§ **TASK ITEM**
Return the records exactly, keeping every line as it is.

§ **ENTRIES SHOWN**
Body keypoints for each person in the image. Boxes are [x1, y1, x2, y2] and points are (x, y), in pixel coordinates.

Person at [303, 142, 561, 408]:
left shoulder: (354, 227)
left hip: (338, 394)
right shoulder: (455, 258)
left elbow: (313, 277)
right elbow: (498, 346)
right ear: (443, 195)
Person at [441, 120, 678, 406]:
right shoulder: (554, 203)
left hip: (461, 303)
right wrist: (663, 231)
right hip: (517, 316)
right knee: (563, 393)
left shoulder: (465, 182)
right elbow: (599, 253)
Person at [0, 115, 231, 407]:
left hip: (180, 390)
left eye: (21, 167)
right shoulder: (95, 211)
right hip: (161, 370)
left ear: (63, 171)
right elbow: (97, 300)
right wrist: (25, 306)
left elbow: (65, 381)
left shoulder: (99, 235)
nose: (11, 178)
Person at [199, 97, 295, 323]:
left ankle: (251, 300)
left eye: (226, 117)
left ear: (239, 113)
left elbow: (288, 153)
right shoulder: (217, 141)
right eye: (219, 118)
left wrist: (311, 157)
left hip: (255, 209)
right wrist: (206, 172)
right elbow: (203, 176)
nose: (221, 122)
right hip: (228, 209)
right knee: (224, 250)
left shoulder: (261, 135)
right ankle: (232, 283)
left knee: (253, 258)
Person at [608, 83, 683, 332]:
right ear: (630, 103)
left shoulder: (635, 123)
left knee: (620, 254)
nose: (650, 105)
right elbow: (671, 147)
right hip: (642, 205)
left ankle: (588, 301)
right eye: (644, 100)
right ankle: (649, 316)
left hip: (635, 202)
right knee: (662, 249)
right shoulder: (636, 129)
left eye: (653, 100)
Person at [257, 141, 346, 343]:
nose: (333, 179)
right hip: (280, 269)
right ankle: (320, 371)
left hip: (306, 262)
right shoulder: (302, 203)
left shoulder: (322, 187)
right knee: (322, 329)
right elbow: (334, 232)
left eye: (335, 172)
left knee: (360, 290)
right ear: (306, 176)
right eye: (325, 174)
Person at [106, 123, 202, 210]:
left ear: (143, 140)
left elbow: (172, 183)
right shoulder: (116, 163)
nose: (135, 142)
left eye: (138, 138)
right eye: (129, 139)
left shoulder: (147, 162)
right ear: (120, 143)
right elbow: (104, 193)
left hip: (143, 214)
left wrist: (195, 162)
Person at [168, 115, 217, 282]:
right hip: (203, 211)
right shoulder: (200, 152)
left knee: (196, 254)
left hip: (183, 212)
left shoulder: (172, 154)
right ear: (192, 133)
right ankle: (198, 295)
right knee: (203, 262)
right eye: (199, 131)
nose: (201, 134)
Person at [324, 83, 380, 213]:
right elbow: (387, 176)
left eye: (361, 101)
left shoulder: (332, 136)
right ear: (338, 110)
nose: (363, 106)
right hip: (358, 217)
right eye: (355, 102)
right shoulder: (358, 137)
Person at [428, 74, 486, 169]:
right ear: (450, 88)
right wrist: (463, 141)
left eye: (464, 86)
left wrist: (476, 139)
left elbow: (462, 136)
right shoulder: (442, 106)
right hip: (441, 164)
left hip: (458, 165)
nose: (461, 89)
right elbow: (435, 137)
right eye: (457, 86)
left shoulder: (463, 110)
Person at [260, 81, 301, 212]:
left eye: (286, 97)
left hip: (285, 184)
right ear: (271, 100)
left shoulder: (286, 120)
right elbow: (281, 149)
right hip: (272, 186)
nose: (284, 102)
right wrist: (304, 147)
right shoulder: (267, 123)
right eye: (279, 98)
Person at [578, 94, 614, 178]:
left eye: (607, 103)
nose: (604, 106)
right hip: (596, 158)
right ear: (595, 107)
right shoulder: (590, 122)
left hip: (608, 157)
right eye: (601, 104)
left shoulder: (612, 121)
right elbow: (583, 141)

§ **REPLY**
Body keypoints for each person in the image. Boxes are [x1, y1, x2, y2] and points are (x, y), in pixel coordinates.

Person at [303, 142, 561, 408]:
left shoulder: (354, 227)
left hip: (338, 394)
right shoulder: (455, 258)
left elbow: (313, 277)
right elbow: (498, 346)
right ear: (443, 195)
Person at [441, 120, 678, 406]:
right shoulder: (554, 203)
left hip: (461, 303)
right wrist: (663, 231)
right hip: (517, 316)
right knee: (563, 393)
left shoulder: (465, 182)
right elbow: (599, 253)
Person at [0, 115, 231, 407]:
left hip: (180, 390)
left eye: (21, 167)
right shoulder: (95, 211)
right hip: (161, 370)
left ear: (63, 171)
right elbow: (97, 300)
right wrist: (25, 306)
left elbow: (65, 381)
left shoulder: (99, 235)
nose: (11, 178)
Person at [199, 97, 295, 323]:
left ankle: (251, 300)
left eye: (226, 117)
left ear: (239, 113)
left elbow: (288, 153)
right shoulder: (217, 141)
right eye: (219, 118)
left wrist: (311, 157)
left hip: (255, 209)
right wrist: (206, 172)
right elbow: (203, 176)
nose: (221, 122)
right hip: (228, 209)
right knee: (224, 250)
left shoulder: (261, 135)
right ankle: (232, 283)
left knee: (253, 258)
Person at [608, 83, 683, 332]:
right ear: (630, 103)
left shoulder: (635, 123)
left knee: (620, 254)
nose: (650, 105)
right elbow: (671, 147)
right hip: (642, 205)
left ankle: (588, 301)
right eye: (644, 100)
right ankle: (649, 316)
left hip: (635, 202)
right knee: (662, 249)
right shoulder: (636, 129)
left eye: (653, 100)
Person at [257, 141, 346, 343]:
nose: (333, 179)
right hip: (280, 269)
right ankle: (320, 371)
left hip: (306, 262)
right shoulder: (302, 203)
left shoulder: (322, 187)
right knee: (322, 329)
right elbow: (334, 232)
left eye: (335, 172)
left knee: (360, 290)
right ear: (306, 176)
right eye: (325, 174)
Person at [106, 123, 202, 210]:
left ear: (143, 140)
left elbow: (172, 183)
right shoulder: (116, 163)
nose: (135, 142)
left eye: (138, 138)
right eye: (129, 139)
left shoulder: (147, 162)
right ear: (120, 143)
right elbow: (104, 193)
left hip: (143, 214)
left wrist: (195, 162)
Person at [168, 115, 217, 282]:
right hip: (203, 211)
right shoulder: (200, 152)
left knee: (196, 254)
left hip: (183, 212)
left shoulder: (172, 154)
right ear: (192, 133)
right ankle: (198, 295)
right knee: (203, 262)
right eye: (199, 131)
nose: (201, 134)
Person at [324, 83, 380, 213]:
right elbow: (387, 176)
left eye: (361, 101)
left shoulder: (332, 136)
right ear: (338, 110)
nose: (363, 106)
right hip: (358, 217)
right eye: (355, 102)
right shoulder: (358, 137)
Person at [428, 74, 486, 169]:
right ear: (450, 88)
right wrist: (463, 141)
left eye: (464, 86)
left wrist: (476, 139)
left elbow: (462, 136)
right shoulder: (442, 106)
right hip: (441, 164)
left hip: (458, 165)
nose: (461, 89)
right elbow: (435, 137)
right eye: (457, 86)
left shoulder: (463, 110)
Person at [260, 81, 301, 212]:
left eye: (286, 97)
left hip: (285, 184)
right ear: (271, 100)
left shoulder: (286, 120)
right elbow: (281, 149)
right hip: (272, 186)
nose: (284, 102)
right wrist: (304, 147)
right shoulder: (267, 123)
right eye: (279, 98)
Person at [578, 94, 614, 178]:
left eye: (607, 103)
nose: (604, 106)
right hip: (596, 158)
right ear: (595, 107)
right shoulder: (590, 122)
left hip: (608, 157)
right eye: (601, 104)
left shoulder: (612, 121)
right elbow: (583, 141)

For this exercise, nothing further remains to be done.